Il ne regardait pas Marianne. Dans les lueurs dansantes et sinistres, elle vit ses yeux verts briller d’une joie sauvage, celle du combat prochain. Les mains ouvertes, prêtes à saisir, ramassé sur lui-même, sans arme et parfaitement insoucieux de sa récente blessure, il faisait face au malfaiteur et à son couteau de boucher.

— Il m’a volé mes bijoux, murmura Marianne en portant la main à sa gorge meurtrie où le collier avait laissé une marque saignante quand le bandit avait tiré dessus.

— Rien d’autre ? Il ne vous a pas violée ?

— Il n’a pas eu le temps, mais...

— Allez vous mettre à l’abri. Je reprendrai vos joyaux... Quant à ce misérable, il peut remercier Notre-Dame de Kazan ! Chez moi, je l’aurais fait périr sous le knout pour avoir seulement osé vous toucher.

L’homme éclata de rire et cracha une insulte ignoble puis assura son couteau dans sa patte noire.

— Mais il est armé ! gémit Marianne. Il va vous tuer.

Les yeux rétrécis, au point de n’être plus que de minces fentes obliques, surveillant attentivement son adversaire, le colonel des Cosaques éclata de rire.

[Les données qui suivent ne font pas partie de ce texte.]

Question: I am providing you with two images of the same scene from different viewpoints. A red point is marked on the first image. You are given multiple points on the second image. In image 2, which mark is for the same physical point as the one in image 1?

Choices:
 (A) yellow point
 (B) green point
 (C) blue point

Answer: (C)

— Lui ? Son couteau ne lui sauvera pas la vie. Mes mains savent dresser les chevaux sauvages et tuer les ours ! Dans deux minutes, je l’aurai étranglé, couteau ou pas !

Et, dans une détente de ses jarrets d’acier, Tchernytchev sauta à la gorge du malfaiteur qui, surpris et déséquilibré, s’abattit lourdement sur le sol avant d’avoir eu le temps de frapper. Râlant, à demi étranglé, il se débattit sous la poigne féroce du Russe. Le couteau avait glissé de sa main et Marianne, se courbant vivement, essaya de le saisir. Mais l’homme était fort malgré sa taille maigre. Déjà il s’était repris et, d’un sursaut, il avait libéré son cou. Les deux hommes, roulant l’un sur l’autre, aussi étroitement enlacés que deux serpents furieux, se livrèrent un combat sauvage sur l’herbe humide d’une pelouse.

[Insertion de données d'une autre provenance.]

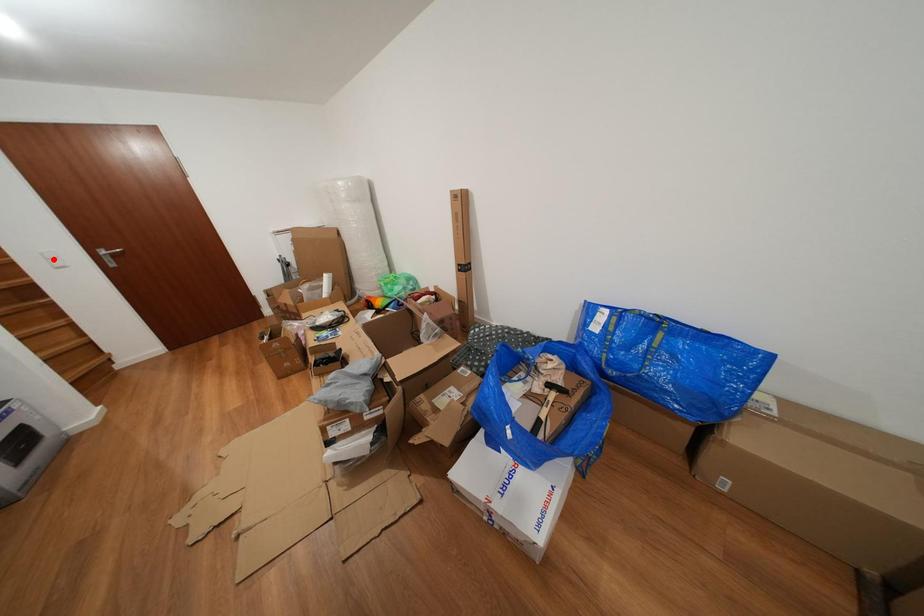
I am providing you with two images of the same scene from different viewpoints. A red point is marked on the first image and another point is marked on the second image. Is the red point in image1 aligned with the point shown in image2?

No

Le Russe savait se battre au corps à corps et Marianne n’était pas très inquiète pour lui. Elle était certaine qu’il sortirait vainqueur de cette bataille. Mais, soudain, elle remarqua avec effroi deux autres hommes, en blouse eux aussi et en casquettes à pont, qui rampaient silencieusement vers les combattants : des camarades de son agresseur, sans doute, qui arrivaient à la rescousse. Cette fois, la partie ne serait plus égale et, en un éclair, elle comprit que Tchernytchev allait avoir besoin d’aide. Se retournant vivement elle vit qu’une troupe de soldats envahissait le parc en escaladant les murs, portant des civières et du matériel de secours. Rassemblant les lambeaux de sa robe, elle courut vers eux, avisa un groupe d’hommes en uniforme vert qui se penchaient sur les blessés et saisit l’un d’entre eux par le bras.

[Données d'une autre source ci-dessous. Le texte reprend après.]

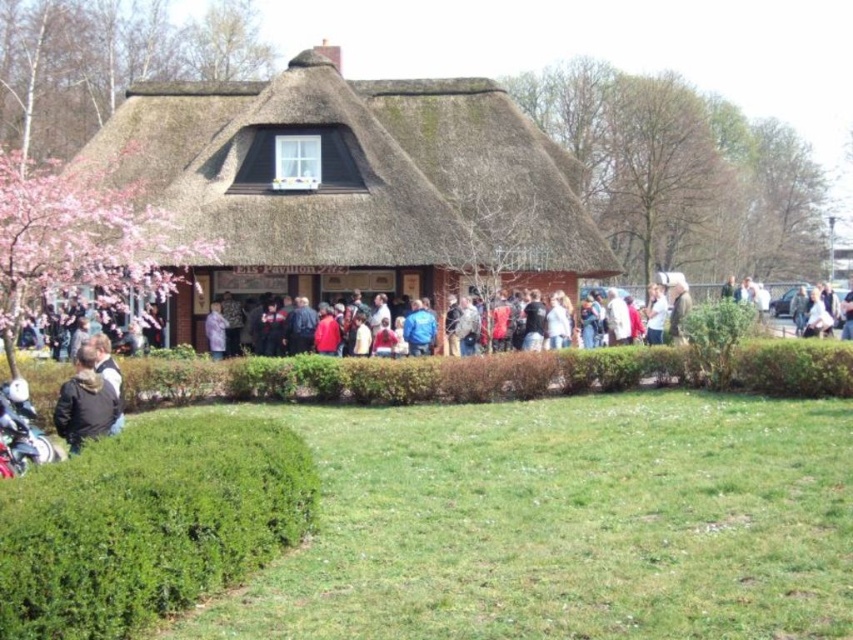
Is green leafy hedge at lower left wider than purple fabric at center?

Indeed, green leafy hedge at lower left has a greater width compared to purple fabric at center.

Is green leafy hedge at lower left taller than purple fabric at center?

No, green leafy hedge at lower left is not taller than purple fabric at center.

What do you see at coordinates (148, 524) in the screenshot?
I see `green leafy hedge at lower left` at bounding box center [148, 524].

I want to click on green leafy hedge at lower left, so click(148, 524).

Is point (149, 598) positioned behind point (788, 368)?

No, (149, 598) is closer to viewer.

Looking at this image, can you confirm if green leafy hedge at lower left is thinner than green leafy hedge at center?

Yes, green leafy hedge at lower left is thinner than green leafy hedge at center.

This screenshot has height=640, width=853. In order to click on green leafy hedge at lower left in this screenshot , I will do `click(148, 524)`.

Where is `green leafy hedge at lower left`? The image size is (853, 640). green leafy hedge at lower left is located at coordinates (148, 524).

Is point (219, 198) more distant than point (485, 396)?

That is True.

Can you confirm if thatched roof cottage at center is positioned above green leafy hedge at center?

Yes.

What do you see at coordinates (349, 184) in the screenshot? Image resolution: width=853 pixels, height=640 pixels. I see `thatched roof cottage at center` at bounding box center [349, 184].

At what (x,y) coordinates should I click in order to perform the action: click on thatched roof cottage at center. Please return your answer as a coordinate pair (x, y). The width and height of the screenshot is (853, 640). Looking at the image, I should click on (349, 184).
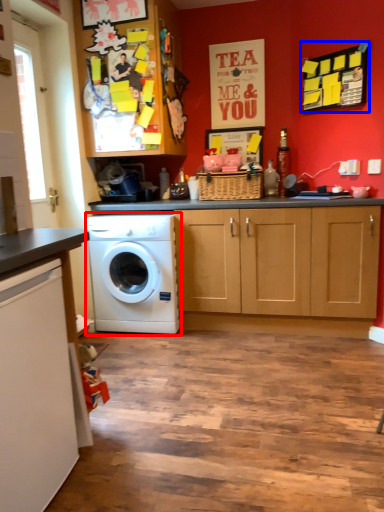
Question: Which point is closer to the camera, washing machine (highlighted by a red box) or bulletin board (highlighted by a blue box)?

Choices:
 (A) washing machine
 (B) bulletin board

Answer: (B)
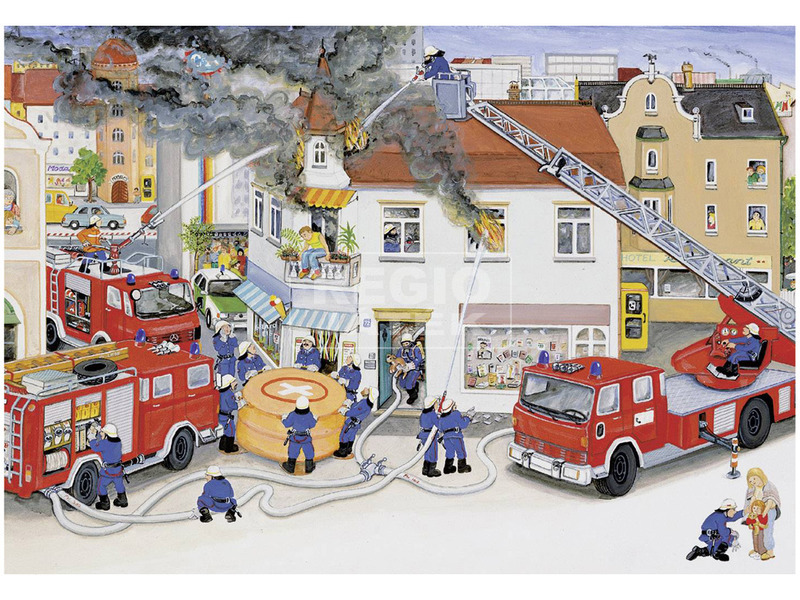
Locate an element on the screen. This screenshot has width=800, height=600. ladder is located at coordinates (50, 360).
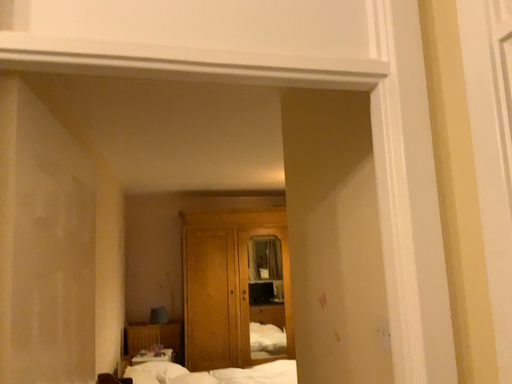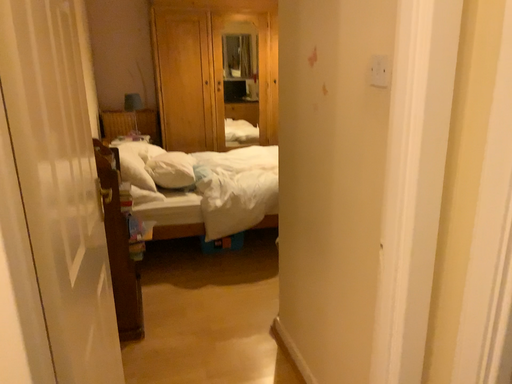
Question: How did the camera likely rotate when shooting the video?

Choices:
 (A) rotated downward
 (B) rotated upward

Answer: (A)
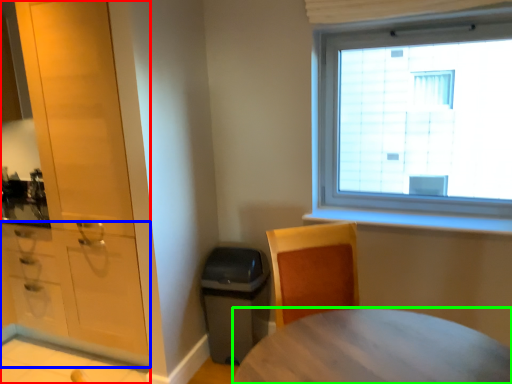
Question: Which object is the closest to the cabinetry (highlighted by a red box)? Choose among these: cabinetry (highlighted by a blue box) or desk (highlighted by a green box).

Choices:
 (A) cabinetry
 (B) desk

Answer: (A)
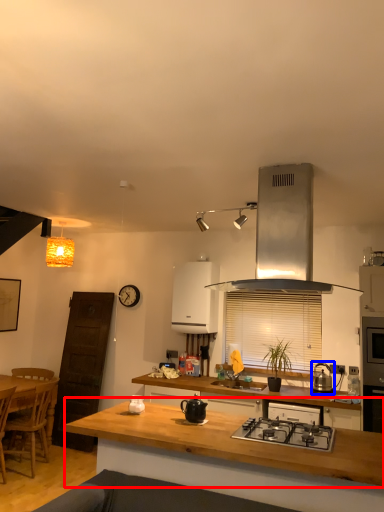
Question: Among these objects, which one is farthest to the camera, countertop (highlighted by a red box) or kitchen appliance (highlighted by a blue box)?

Choices:
 (A) countertop
 (B) kitchen appliance

Answer: (B)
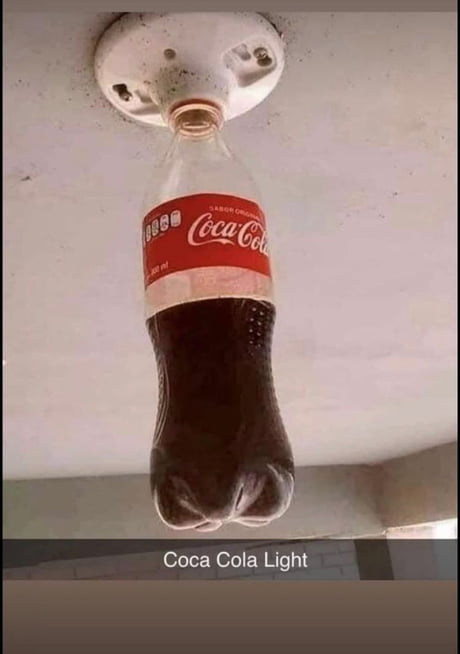
Identify the location of brick wall. The width and height of the screenshot is (460, 654). (329, 562).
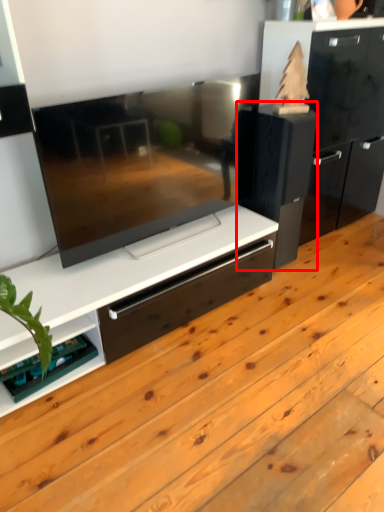
Question: From the image, what is the correct spatial relationship of appliance (annotated by the red box) in relation to shelf?

Choices:
 (A) left
 (B) right

Answer: (B)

— Le comte Tchernytchev ! s’écria-t-elle ! Vite ! Il est en danger ! Ils vont le tuer !

Celui dont elle avait pris le bras se retourna, la regarda... Et si puissante était l’atmosphère d’irréalité de cette nuit désastreuse que Marianne fut à peine surprise de reconnaître Napoléon en personne. Noir de suie, son uniforme de colonel des chasseurs plein de trous, il s’apprêtait à emporter une femme blessée qui gémissait doucement sur un banc de pierre. C’était sans doute lui qui, en revenant vers l’ambassade sinistrée, avait ramené les secours qui, maintenant, prenaient possession du parc.